Faye Webster : La meilleure blague de l'année ?

Joueuse de yo-yo, photographe de mode, folkeuse catapultée dans la capitale de la trap, l'impayable Faye Webster s'invente un monde à part. Entre country, pop seventies et les personnalités rap de sa communauté d'Atlanta, la chanteuse délivre "I Know I'm Funny haha" : un disque qui plaît déjà à Barack Obama.

Faye Webster n'a que 23 ans. La chanteuse vient pourtant de publier son quatrième album : un cocktail folk-pop à la fois rustique et sophistiqué, classique et étrangement dévergondé. C'est que, depuis sa plus tendre enfance, l'artiste combine les extrêmes et attire les contraires. Éduquée par une famille rompue aux traditions country et bluegrass, Faye Webster se lie très vite d'amitié avec ses camarades de classe: les futurs Lil Yachty, Ethereal ou Playboi Carti. Ouverte d'esprit, Faye Webster apprend bien vite à se faufiler entre les genres et à combattre les clichés. Une attitude qui l'amène bientôt à enregistrer un album pour le compte de la maison de disques Awful Records (Abra, Father, Slug Christ, Tommy Genesis), une tanière à musiques urbaines située à des années-lumière de ses mélodies lunaires, mais totalement raccord avec son mode de vie extraterrestre...

Yo-yo rapido

Artiste aux multiples facettes, Faye Webster est également photographe à succès. Responsable d'une campagne publicitaire pour Nike, mais aussi de photos de presse pour l'ami Killer Mike, moitié du groupe Run The Jewels, la guitariste autodidacte est aussi mannequin à ses heures perdues et joueuse de yo-yo à plein-temps. Un programme déjà bien chargé qui ne l'empêche pas d'enregistrer des chansons de plus en plus aventureuses et expansives. À cet égard, son quatrième essai vaut assurément le détour.

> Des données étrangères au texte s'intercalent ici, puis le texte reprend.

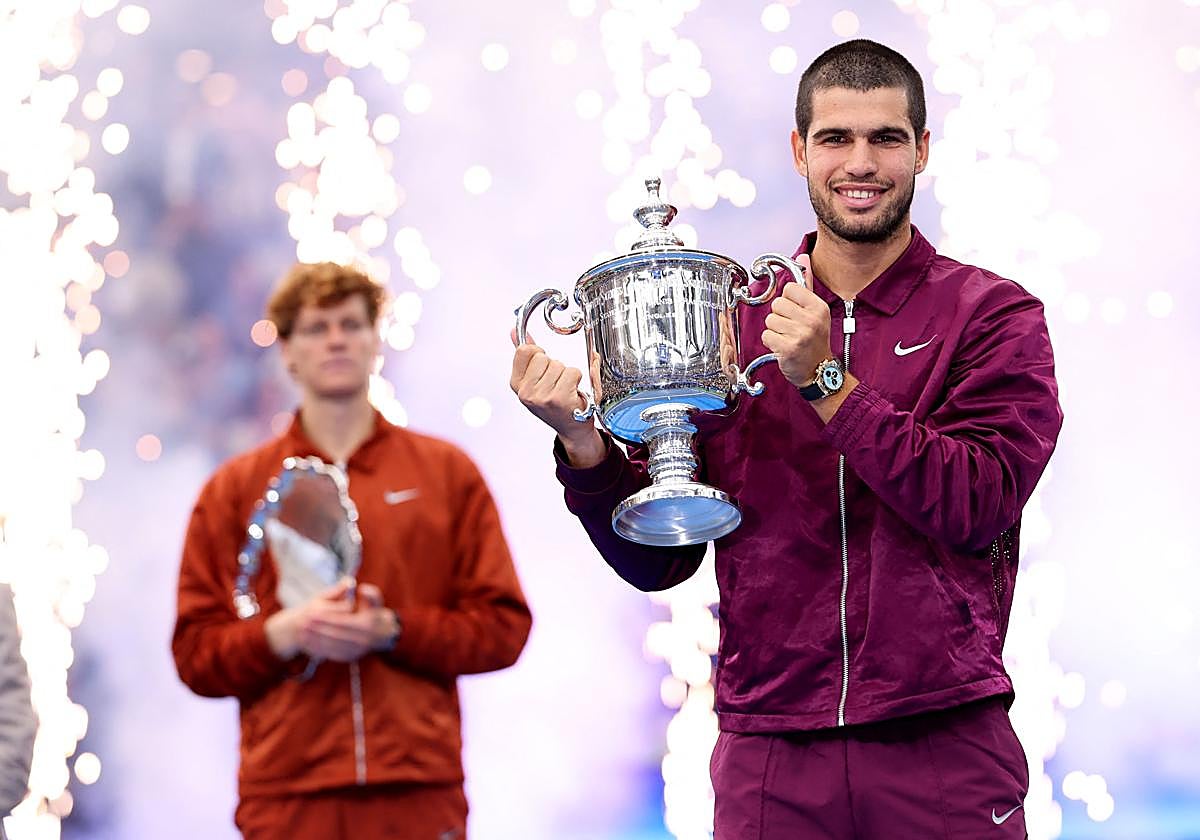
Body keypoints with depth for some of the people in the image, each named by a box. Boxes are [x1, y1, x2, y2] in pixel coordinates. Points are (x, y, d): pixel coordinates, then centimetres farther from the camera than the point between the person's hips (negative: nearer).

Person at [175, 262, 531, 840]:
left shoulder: (447, 472, 13)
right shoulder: (233, 490, 12)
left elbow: (503, 627, 7)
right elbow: (195, 653, 8)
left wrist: (393, 630, -8)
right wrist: (284, 634, -12)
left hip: (420, 791, 0)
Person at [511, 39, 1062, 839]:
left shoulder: (993, 315, 2)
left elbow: (981, 508, -13)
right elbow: (656, 559, 7)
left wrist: (825, 383, -17)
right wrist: (582, 441, -11)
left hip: (943, 750, -2)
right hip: (769, 760, 2)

Casser Barack et plier le game

Entamé dans un studio d'enregistrement, finalisé pour de vrai dans la chambre de son appartement, le nouveau disque de Faye Webster a surmonté la crise du Coronavirus avec un supplément d'âme et une forte valeur ajoutée : un sentiment d'intimité qui s'immisce d'un bout à l'autre de l'album. Le confinement, justement, s'invite subtilement dès les premières secondes de ‘Better Distractions’, un morceau qui évoque l'enfermement, l'éloignement, le manque de l'autre, de l'être aimé. Il n'en fallait pas plus pour séduire Barack Obama. Sous le charme, l'ancien président des États-Unis place même la chanson de Faye Webster au sommet de sa playlist de fin d'année, juste à côté de titres signés Dua Lipa, Bob Dylan ou Megan Thee Stallion. Le genre de pub qui accélère sensiblement une carrière...

Une langueur d'avance

Capable de subjuguer de purs instants de tristesse ou de transformer des pleurs en véritables larmes de joie, Faye Webster se permet ici quelques miracles. À commencer par 'Cheers', une envolée psychédélique à ranger quelque part entre les meilleures chansons de St. Vincent et d'Angel Olsen. Somptueuse ritournelle mélancolique, 'In A Good Way' touche également au sublime avec de beaux arrangements de cordes et un groove néo-soul profilé pour satisfaire les fans de Natalie Prass. Ailleurs, le duo avec la Japonaise Mei Ehara ('Overslept') sent la nostalgie de fin d'été : une trêve fugace et chaleureuse comme un air de bossa nova revu et corrigé face au soleil levant. Enfin, pour concurrencer Aldous Harding dans un registre élégamment désabusé et étrangement romantique, un titre comme 'Both All the Time' vaut également le détour. Avec une langueur d'avance et un brin d'ironie, l'album "I Know I'm Funny haha" élève ainsi le spleen en valeur refuge. Soit un excellent investissement pour passer du bon temps.